• **WHAT YOU ARE ASKED TO DO**
Write the line that contains "entertainment, great atmosphere" and each one after it, word for word, ending with the final line of the data.

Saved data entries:
=== Section Start ===

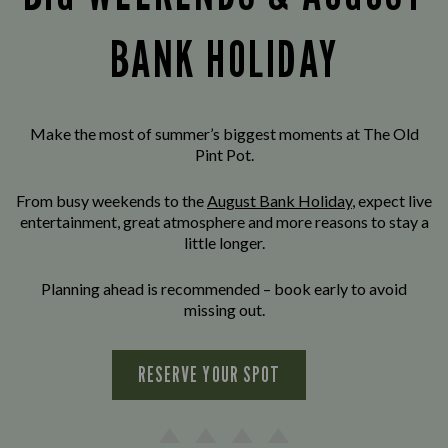
BANK HOLIDAY
Make the most of summer’s biggest moments at The Old
Pint Pot.
From busy weekends to the
August Bank Holiday
, expect live
entertainment, great atmosphere and more reasons to stay a
little longer.
Planning ahead is recommended – book early to avoid
missing out.
RESERVE YOUR SPOT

=== Section End ===

• **RESPONSE**
entertainment, great atmosphere and more reasons to stay a
little longer.
Planning ahead is recommended – book early to avoid
missing out.
RESERVE YOUR SPOT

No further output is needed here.